JOHANNESBURG — Nissan has redirected a planned $45 million (approximately R740 million) investment from South Africa to Egypt, underscoring a strategic pivot in its African manufacturing footprint as the company restructures globally and targets cost-efficient growth markets.
The Japanese automaker, according to Business Insider Africa, will deploy the capital to expand its production capacity in Egypt, with output expected to rise by roughly one-third. The move positions Egypt as a central export hub for the company’s operations across Africa, the Middle East, and parts of Europe.

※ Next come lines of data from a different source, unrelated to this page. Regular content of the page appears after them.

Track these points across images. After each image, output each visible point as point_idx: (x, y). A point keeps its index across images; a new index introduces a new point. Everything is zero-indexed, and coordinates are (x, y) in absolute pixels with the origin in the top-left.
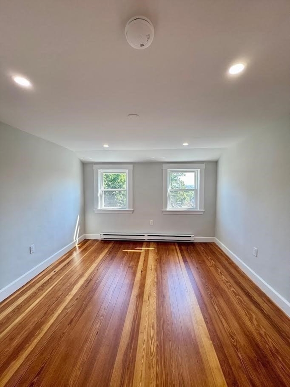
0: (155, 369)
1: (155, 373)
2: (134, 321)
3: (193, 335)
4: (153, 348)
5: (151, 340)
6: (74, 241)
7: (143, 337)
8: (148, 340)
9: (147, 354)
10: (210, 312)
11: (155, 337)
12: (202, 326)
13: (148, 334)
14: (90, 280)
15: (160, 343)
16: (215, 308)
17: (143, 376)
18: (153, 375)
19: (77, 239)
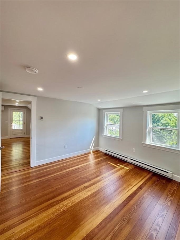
0: (53, 216)
1: (51, 217)
2: (71, 194)
3: (82, 223)
4: (62, 210)
5: (66, 206)
6: (90, 149)
7: (65, 202)
8: (65, 205)
9: (58, 209)
10: (109, 225)
11: (68, 207)
12: (92, 225)
13: (68, 204)
14: (78, 169)
15: (66, 211)
16: (115, 227)
17: (48, 214)
18: (50, 217)
19: (92, 149)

Shift in African Manufacturing Strategy
The decision marks a significant setback for South Africa’s automotive sector, long regarded as a cornerstone of the country’s industrial base. Nissan’s repositioning reflects a broader reassessment of operational costs, supply chain resilience, and market access across the continent.

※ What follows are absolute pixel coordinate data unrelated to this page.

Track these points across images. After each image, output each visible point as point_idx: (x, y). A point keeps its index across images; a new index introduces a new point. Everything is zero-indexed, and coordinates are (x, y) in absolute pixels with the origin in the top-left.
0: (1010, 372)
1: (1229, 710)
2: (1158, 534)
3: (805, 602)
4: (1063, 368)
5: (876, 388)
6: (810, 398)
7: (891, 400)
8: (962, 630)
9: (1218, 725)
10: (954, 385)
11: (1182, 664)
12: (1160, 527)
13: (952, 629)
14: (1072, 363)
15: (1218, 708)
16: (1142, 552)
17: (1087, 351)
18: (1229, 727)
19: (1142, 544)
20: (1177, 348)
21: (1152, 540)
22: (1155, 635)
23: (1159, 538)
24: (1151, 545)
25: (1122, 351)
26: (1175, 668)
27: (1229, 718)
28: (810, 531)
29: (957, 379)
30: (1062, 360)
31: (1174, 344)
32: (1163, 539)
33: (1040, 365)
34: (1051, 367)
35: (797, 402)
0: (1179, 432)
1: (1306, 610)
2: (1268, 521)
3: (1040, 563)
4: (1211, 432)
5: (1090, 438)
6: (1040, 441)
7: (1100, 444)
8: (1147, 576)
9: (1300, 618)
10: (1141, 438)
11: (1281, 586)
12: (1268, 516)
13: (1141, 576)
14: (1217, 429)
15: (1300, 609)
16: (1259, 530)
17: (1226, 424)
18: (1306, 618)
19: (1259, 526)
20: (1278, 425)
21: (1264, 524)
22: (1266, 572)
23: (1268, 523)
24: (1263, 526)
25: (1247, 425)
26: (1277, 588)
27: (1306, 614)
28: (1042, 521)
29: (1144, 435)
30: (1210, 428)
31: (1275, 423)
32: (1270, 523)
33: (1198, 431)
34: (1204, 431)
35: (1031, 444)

By contrast, Egypt offers a more competitive cost structure and geographic advantage, enabling manufacturers to serve multiple regions from a single base. The expansion is expected to add at least 10,000 vehicles annually to Nissan’s Egyptian output, while increasing localisation levels to over 50% of component sourcing.
Mohamed AbdelSamad, Nissan Africa’s managing director, indicated that localisation is central to the strategy, aimed at reducing exposure to global supply chain disruptions while strengthening regional integration.

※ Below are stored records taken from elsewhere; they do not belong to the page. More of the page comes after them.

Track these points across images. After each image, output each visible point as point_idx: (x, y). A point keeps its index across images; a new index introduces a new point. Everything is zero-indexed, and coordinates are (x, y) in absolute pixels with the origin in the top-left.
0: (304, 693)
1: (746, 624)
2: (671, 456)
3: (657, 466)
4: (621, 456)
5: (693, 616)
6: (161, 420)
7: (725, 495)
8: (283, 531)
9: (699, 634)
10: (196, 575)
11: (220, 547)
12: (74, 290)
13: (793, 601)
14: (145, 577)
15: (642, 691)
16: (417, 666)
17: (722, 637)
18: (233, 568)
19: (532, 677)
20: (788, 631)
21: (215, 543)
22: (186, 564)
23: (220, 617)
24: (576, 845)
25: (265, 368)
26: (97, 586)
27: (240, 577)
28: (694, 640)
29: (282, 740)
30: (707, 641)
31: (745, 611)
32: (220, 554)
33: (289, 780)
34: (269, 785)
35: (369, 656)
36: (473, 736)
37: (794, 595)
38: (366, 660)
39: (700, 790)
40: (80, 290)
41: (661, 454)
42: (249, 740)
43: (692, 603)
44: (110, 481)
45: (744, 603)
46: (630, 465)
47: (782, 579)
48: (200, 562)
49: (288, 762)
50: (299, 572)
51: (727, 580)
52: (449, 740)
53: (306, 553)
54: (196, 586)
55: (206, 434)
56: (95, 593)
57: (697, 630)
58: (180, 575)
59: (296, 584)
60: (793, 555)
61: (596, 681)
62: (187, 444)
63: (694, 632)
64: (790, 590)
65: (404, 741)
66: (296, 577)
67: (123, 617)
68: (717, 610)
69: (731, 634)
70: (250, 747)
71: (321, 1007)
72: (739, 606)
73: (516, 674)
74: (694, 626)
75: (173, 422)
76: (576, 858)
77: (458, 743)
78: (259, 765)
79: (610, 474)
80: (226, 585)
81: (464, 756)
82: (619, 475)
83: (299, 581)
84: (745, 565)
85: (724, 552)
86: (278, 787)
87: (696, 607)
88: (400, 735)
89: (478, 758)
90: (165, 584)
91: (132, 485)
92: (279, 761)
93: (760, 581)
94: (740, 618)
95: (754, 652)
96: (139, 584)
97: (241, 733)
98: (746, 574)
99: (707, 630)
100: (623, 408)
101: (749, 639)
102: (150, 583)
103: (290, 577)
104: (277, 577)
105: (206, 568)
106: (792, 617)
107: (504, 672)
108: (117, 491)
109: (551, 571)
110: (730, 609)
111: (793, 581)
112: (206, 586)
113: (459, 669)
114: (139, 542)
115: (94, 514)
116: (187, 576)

Global Restructuring Pressures
The investment shift comes as Nissan undertakes a sweeping global restructuring programme to offset losses estimated at ¥275 billion (about R28 billion). The plan includes plant closures, cost rationalisation, and a sharper focus on high-growth regions—particularly in emerging markets such as Africa.
Within this context, Egypt has emerged as a strategic anchor for Nissan’s African ambitions. The company has already invested approximately $276 million in the country and exported over 25,000 vehicles in the past three years, with North African markets such as Libya serving as key destinations.
Economic Implications for South Africa
For South Africa, the withdrawal of manufacturing capacity represents a loss of industrial value addition, with potential knock-on effects across employment, supplier networks, and export earnings.
While Nissan is expected to maintain a presence in the country through sales and distribution operations, the downsizing of its manufacturing activities signals a broader shift in the competitive landscape of Africa’s automotive sector.
Notably, Chery Automobile has moved to acquire Nissan’s former manufacturing assets in South Africa, highlighting intensifying competition among global automakers seeking to establish or expand their presence on the continent.
Egypt’s Rising Industrial Appeal
Egypt’s growing attractiveness as a manufacturing base is underpinned by ongoing economic reforms, export-oriented industrial policy, and its strategic location linking African, Middle Eastern, and European markets.
The country also stands to benefit from the implementation of the African Continental Free Trade Area, which is expected to lower intra-African trade barriers and enhance regional distribution networks.
For Nissan, the bet on Egypt reflects a calculated shift toward operational efficiency, export scalability, and long-term positioning within Africa’s evolving automotive market—one increasingly shaped by cost competitiveness and regional integration.